Qaholom- Maya PrimordialPrimordial"The Begetter"
Also known as: K'ajolom and Cajolom
Titles & Epithets
Domains
Description
In the stillness before the world, Qaholom the Begetter sat with Alom, Tepeu, and Gucumatz in a council of gods deliberating how to fill the silence with life. After three failed attempts, he helped shape the first true humans from maize dough ground by Xmucane.
Mythology & Lore
The Primordial Council
Qaholom, the Begetter, appears in the Popol Vuh among the gods who spoke in the darkness before creation. He was paired with Alom the Conceiver: one to father, one to bear. The sky-dwelling pair complemented the sea-dwelling creators Tepeu and Gucumatz. Together, the four deliberated what form the world should take. When they spoke the word "Earth!" the land rose from the waters. The creation that followed was not the decree of a single god but a conversation among four.
The Creation of Humanity
Three earlier attempts at making humans had failed. Animals could squawk and howl but could not name their makers. Mud people dissolved in water. Wooden people walked and spoke but had no hearts and no gratitude. The gods sent a flood to destroy them and started again.

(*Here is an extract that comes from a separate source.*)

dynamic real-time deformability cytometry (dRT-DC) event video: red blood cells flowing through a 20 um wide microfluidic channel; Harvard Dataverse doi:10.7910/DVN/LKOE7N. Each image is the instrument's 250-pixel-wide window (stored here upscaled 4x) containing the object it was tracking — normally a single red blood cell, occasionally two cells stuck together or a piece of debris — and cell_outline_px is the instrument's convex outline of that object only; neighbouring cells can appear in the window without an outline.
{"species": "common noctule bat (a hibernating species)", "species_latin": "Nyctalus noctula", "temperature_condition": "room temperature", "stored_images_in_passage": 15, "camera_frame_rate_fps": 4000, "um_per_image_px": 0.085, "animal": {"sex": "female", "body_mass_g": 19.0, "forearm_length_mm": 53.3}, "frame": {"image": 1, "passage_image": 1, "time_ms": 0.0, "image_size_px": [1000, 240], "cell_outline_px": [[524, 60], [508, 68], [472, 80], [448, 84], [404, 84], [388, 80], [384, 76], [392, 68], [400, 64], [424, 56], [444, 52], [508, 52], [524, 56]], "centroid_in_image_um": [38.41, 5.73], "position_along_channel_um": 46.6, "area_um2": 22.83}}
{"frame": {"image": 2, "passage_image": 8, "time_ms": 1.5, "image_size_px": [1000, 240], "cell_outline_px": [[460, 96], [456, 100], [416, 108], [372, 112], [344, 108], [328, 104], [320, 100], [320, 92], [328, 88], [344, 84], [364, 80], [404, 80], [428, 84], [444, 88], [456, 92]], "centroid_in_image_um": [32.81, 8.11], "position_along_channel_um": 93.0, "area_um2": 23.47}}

The animals led the creators to Paxil, the mountain where white and yellow maize grew. Xmucane, the divine grandmother, ground the maize nine times and mixed the flour with water. From that dough the gods shaped four men: Balam-Quitze, Balam-Acab, Mahucutah, and Iqui-Balam. Their flesh was maize. They could speak, they could worship, and they could see everything across distances and through time, as clearly as the gods themselves.
This alarmed their makers. The gods dimmed human vision like breath clouding a mirror, so that mortals could see only what was near.